→ **TEXT PASSAGE**
Mother’s Day Films from the National Film Board
Join us for some short films from the National Film Board. These films will be screened on a repeating loop in the 100 Years of Saskatchewan History theatre.
Stories are in Our Bones, Janine Windolph, 11 minutes
In this layered short film, filmmaker Janine Windolph takes her young sons fishing with their kokum (grandmother), a residential school survivor who retains a deep knowledge and memory of the land. The act of reconnecting with their homeland is a cultural and familial healing journey for the boys, who are growing up in the city. It’s also a powerful form of resistance for the women.
In the Garden on the Farm, Kristin Catherwood, 8 minutes
As social-distancing measures set in during the COVID-19 pandemic, Kristin Catherwood moved back to her family’s farm to stay with her widowed father. Spring brings the usual urgency to plant the year’s crops, and Kristin starts thinking about planting her vegetable garden—a garden that brings deep memories of her mother and grandmothers. Part of THE CURVE, a collection of social distancing stories that bring us together.

→ **RECORD EXTRACTS**
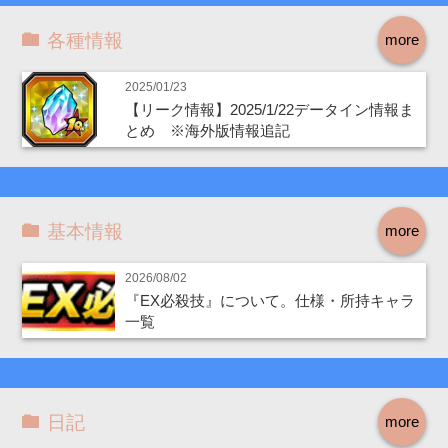
各種情報
more
2025/01/23
【リーク情報】2025/1/22データイン情報ま
とめ ※海外版情報追記
基本情報
more
2026/08/02
『EX必殺技』について。仕様・所持キャラ
一覧
日記
more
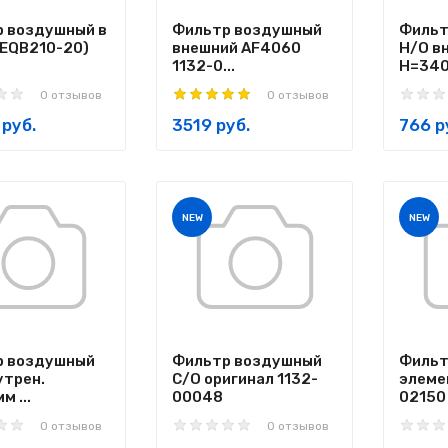
 воздушный в
Фильтр воздушный
Фильт
(EQB210-20)
внешний AF4060
Н/О в
1132-0...
H=340
0 отзывов
0 отзывов
руб.
3519 руб.
766 р
NEW
NEW
р воздушный
Фильтр воздушный
Фильт
утрен.
С/О оригинал 1132-
элеме
 ...
00048
02150
0 отзывов
0 отзывов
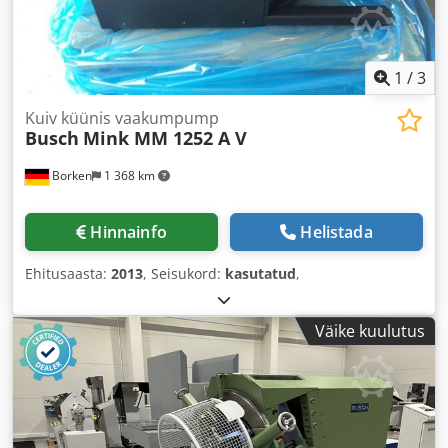
1
/
3
Kuiv küünis vaakumpump
Busch
Mink MM 1252 A V
Borken
1 368 km
Hinnainfo
Helistada
Ehitusaasta:
2013
, Seisukord:
kasutatud
,
Väike kuulutus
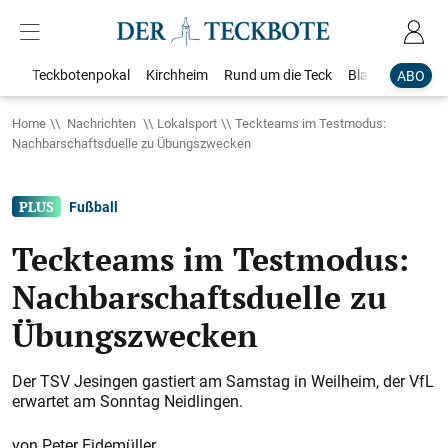
Teckbotenpokal
Kirchheim
Rund um die Teck
Blaulicht
Loka
ABO
Home
Nachrichten
Lokalsport
Teckteams im Testmodus:
Nachbarschaftsduelle zu Übungszwecken
Fußball
Teckteams im Testmodus:
Nachbarschaftsduelle zu
Übungszwecken
Der TSV Jesingen gastiert am Samstag in Weilheim, der VfL
erwartet am Sonntag Neidlingen.
Peter Eidemüller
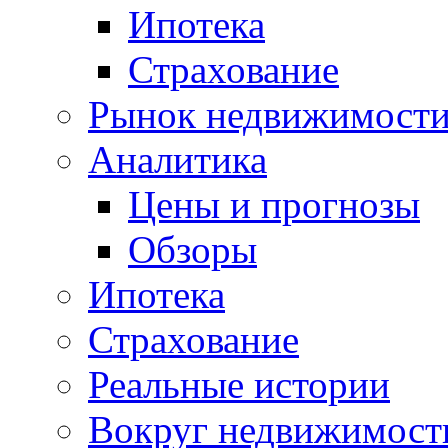
Ипотека
Страхование
Рынок недвижимост
Аналитика
Цены и прогнозы
Обзоры
Ипотека
Страхование
Реальные истории
Вокруг недвижимост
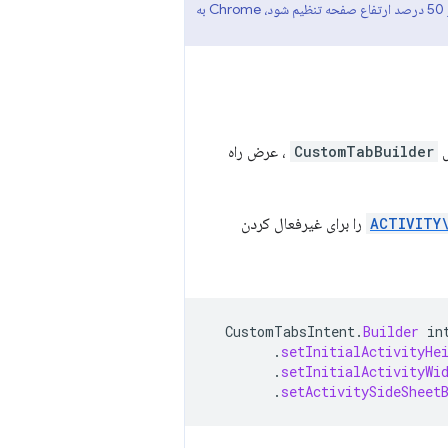
حداقل ارتفاع جزئی برگه سفارشی 50 درصد ارتفاع صفحه است. اگر ارتفاع صفحه روی مقداری کمتر از 50 درصد ارتفاع صفحه تنظیم شود، Chrome به
CustomTabBuilder
، عرض راه
ACTIVITY
را برای غیرفعال کردن
CustomTabsIntent
.
Builder
in
.
setInitialActivityHe
.
setInitialActivityWi
.
setActivitySideSheet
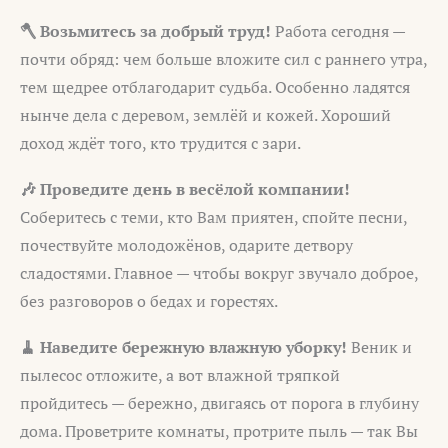
🪓 Возьмитесь за добрый труд!
Работа сегодня —
почти обряд: чем больше вложите сил с раннего утра,
тем щедрее отблагодарит судьба. Особенно ладятся
нынче дела с деревом, землёй и кожей. Хороший
доход ждёт того, кто трудится с зари.
🎶 Проведите день в весёлой компании!
Соберитесь с теми, кто Вам приятен, спойте песни,
почествуйте молодожёнов, одарите детвору
сладостями. Главное — чтобы вокруг звучало доброе,
без разговоров о бедах и горестях.
🧹 Наведите бережную влажную уборку!
Веник и
пылесос отложите, а вот влажной тряпкой
пройдитесь — бережно, двигаясь от порога в глубину
дома. Проветрите комнаты, протрите пыль — так Вы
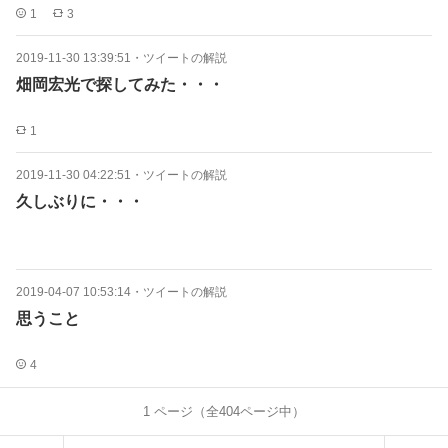
1
3
2019-11-30 13:39:51
・
ツイートの解説
畑岡宏光で探してみた・・・
1
2019-11-30 04:22:51
・
ツイートの解説
久しぶりに・・・
2019-04-07 10:53:14
・
ツイートの解説
思うこと
4
1
ページ（全
404
ページ中）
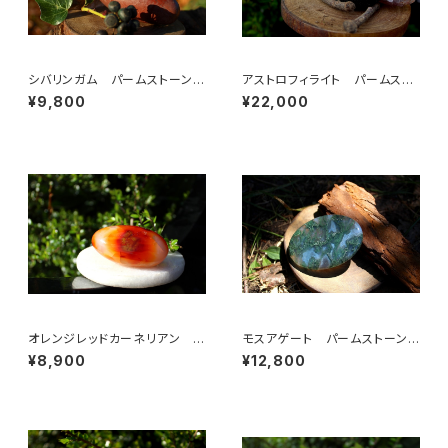
シバリンガム パームストーン
アストロフィライト パームスト
大
ーン
¥9,800
¥22,000
オレンジレッドカーネリアン パ
モスアゲート パームストーン
ームストーン
大
¥8,900
¥12,800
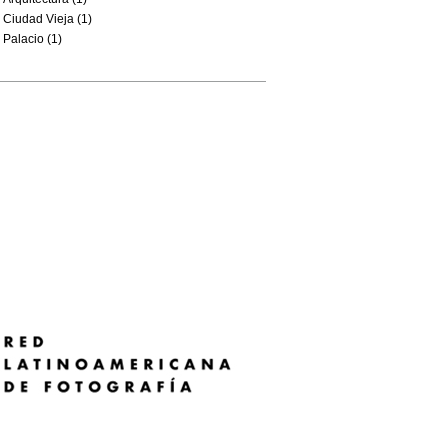
Ciudad Vieja (1)
Palacio (1)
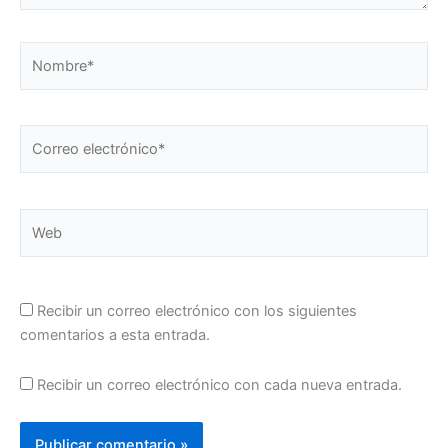
Nombre*
Correo
electrónico*
Web
Recibir un correo electrónico con los siguientes
comentarios a esta entrada.
Recibir un correo electrónico con cada nueva entrada.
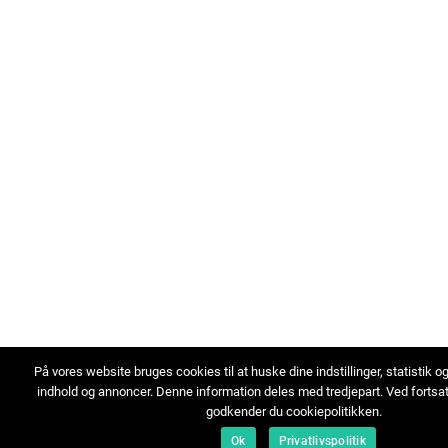
På vores website bruges cookies til at huske dine indstillinger, statistik o
indhold og annoncer. Denne information deles med tredjepart. Ved fortsa
godkender du cookiepolitikken.
Ok
Privatlivspolitik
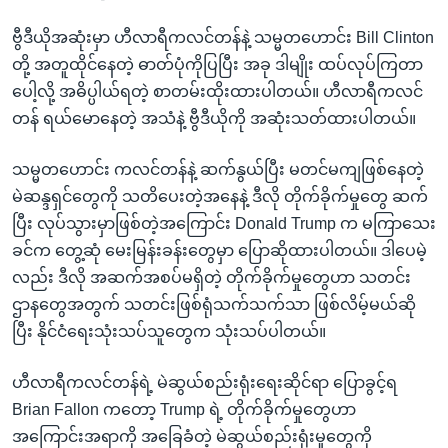
ဗွီဒီယိုအဆုံးမှာ ဟီလာရီကလင်တန်နဲ့ သမ္မတဟောင်း Bill Clinton
တို့ အတူထိုင်နေတဲ့ ဓာတ်ပုံကိုပြပြီး အခု ဒါမျိုး ထပ်လုပ်ကြတာ
ပေါ့လို့ အဓိပ္ပါယ်ရတဲ့ စာတမ်းထိုးထားပါတယ်။ ဟီလာရီကလင်
တန် ရယ်မောနေတဲ့ အသံနဲ့ ဗွီဒီယိုကို အဆုံးသတ်ထားပါတယ်။
သမ္မတဟောင်း ကလင်တန်နဲ့ ဆက်နွယ်ပြီး မတင်မကျဖြစ်နေတဲ့
မဲဆန္ဒရှင်တွေကို သတိပေးတဲ့အနေနဲ့ ဒီလို တိုက်ခိုက်မှုတွေ ဆက်
ပြီး လုပ်သွားမှာဖြစ်တဲ့အကြောင်း Donald Trump က မကြာသေး
ခင်က တွေ့ဆုံ မေးမြန်းခန်းတွေမှာ ပြောဆိုထားပါတယ်။ ဒါပေမဲ့
လည်း ဒီလို အဆက်အစပ်မရှိတဲ့ တိုက်ခိုက်မှုတွေဟာ သတင်း
ဌာနတွေအတွက် သတင်းဖြစ်ရုံသက်သက်သာ ဖြစ်လိမ့်မယ်ဆို
ပြီး နိုင်ငံရေးသုံးသပ်သူတွေက သုံးသပ်ပါတယ်။
ဟီလာရီကလင်တန်ရဲ့ မဲဆွယ်စည်းရုံးရေးဆိုင်ရာ ပြောခွင့်ရ
Brian Fallon ကတော့ Trump ရဲ့ တိုက်ခိုက်မှုတွေဟာ
အကြောင်းအရာကို အခြေခံတဲ့ မဲဆွယ်စည်းရုံးမှုတွေကို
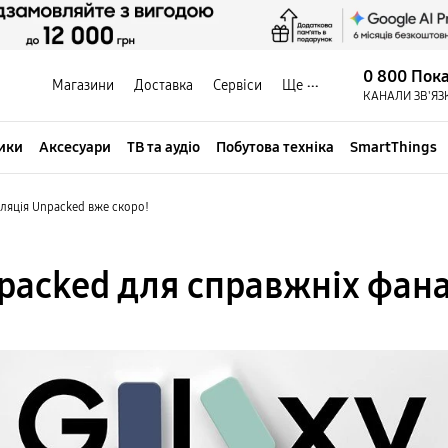
0 800 Пок
Магазини
Доставка
Сервіси
Ще
КАНАЛИ ЗВ'ЯЗ
ики
Аксесуари
ТВ та аудіо
Побутова техніка
SmartThings
сляція Unpacked вже скоро!
packed для справжніх фана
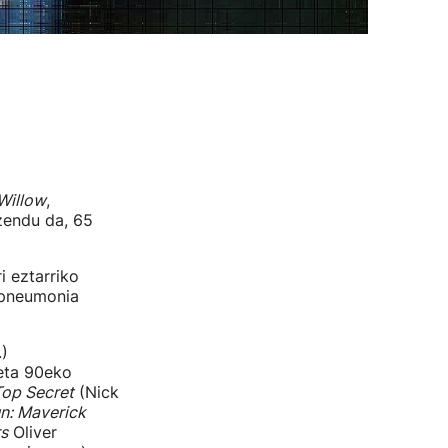
Willow
,
zendu da, 65
i eztarriko
, pneumonia
)
eta 90eko
op Secret
(Nick
n: Maverick
s
Oliver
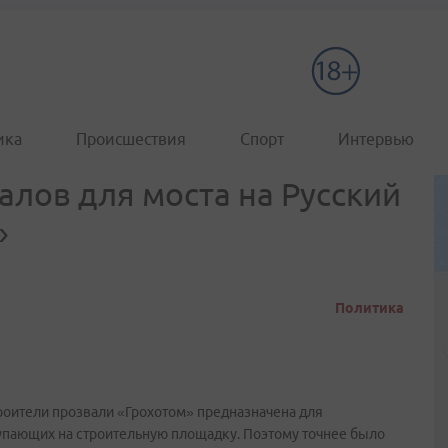
ика
Происшествия
Спорт
Интервью
алов для моста на Русский
»
Политика
роители прозвали «Грохотом» предназначена для
упающих на строительную площадку. Поэтому точнее было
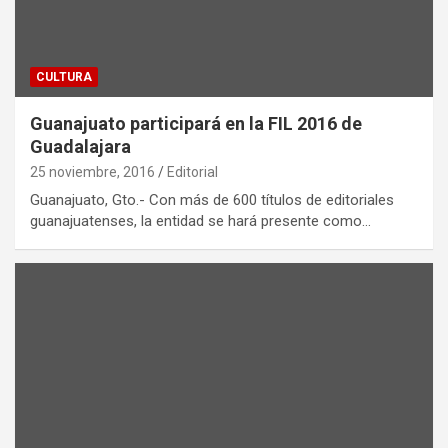
CULTURA
Guanajuato participará en la FIL 2016 de
Guadalajara
25 noviembre, 2016
Editorial
Guanajuato, Gto.- Con más de 600 títulos de editoriales
guanajuatenses, la entidad se hará presente como…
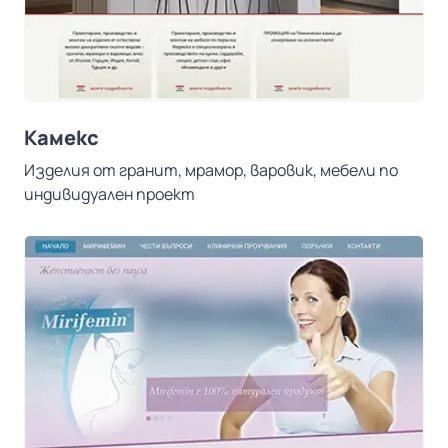
Камекс
Изделия от гранит, мрамор, варовик, мебели по
индивидуален проект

→ **WHAT TO WORK ON**
Carry on the Mother's Day film listing from the National Film Board where it stops, after its last sentence.

→ **ANSWER TO THIS EXERCISE**
Great Grandmother, Anne Wheeler and Lorna Rasmussen, 28 minutes
This short film is an ode to the women who settled the Prairies, from the days of early immigration to 1916 – when Manitobans became the first women in Canada to receive the provincial vote – and beyond. Recollections of women are complemented by a series of quotations drawn from letters, diaries, and newspapers of the day, which are spoken over re-enacted scenes and archival photographs.
At Home with Mrs. Hen, Tali, 7 minutes
This animated short is a comical tale that pokes fun at motherhood. It depicts the temper tantrums of a child and the efforts a mother makes to set her son on the right path. You don’t need to be a chicken to relate.
Freaks of Nurture, Alexandra Lemay, 6 minutes
An animated short about a neurotic mother-daughter relationship inspired by the filmmaker’s own unorthodox upbringing with her single-parent mom, who is also a foster parent and dog breeder. Self-deprecating and bursting with energy, the film reveals that no matter how grown-up we think we are, we never quite stop craving the love and support of a parent.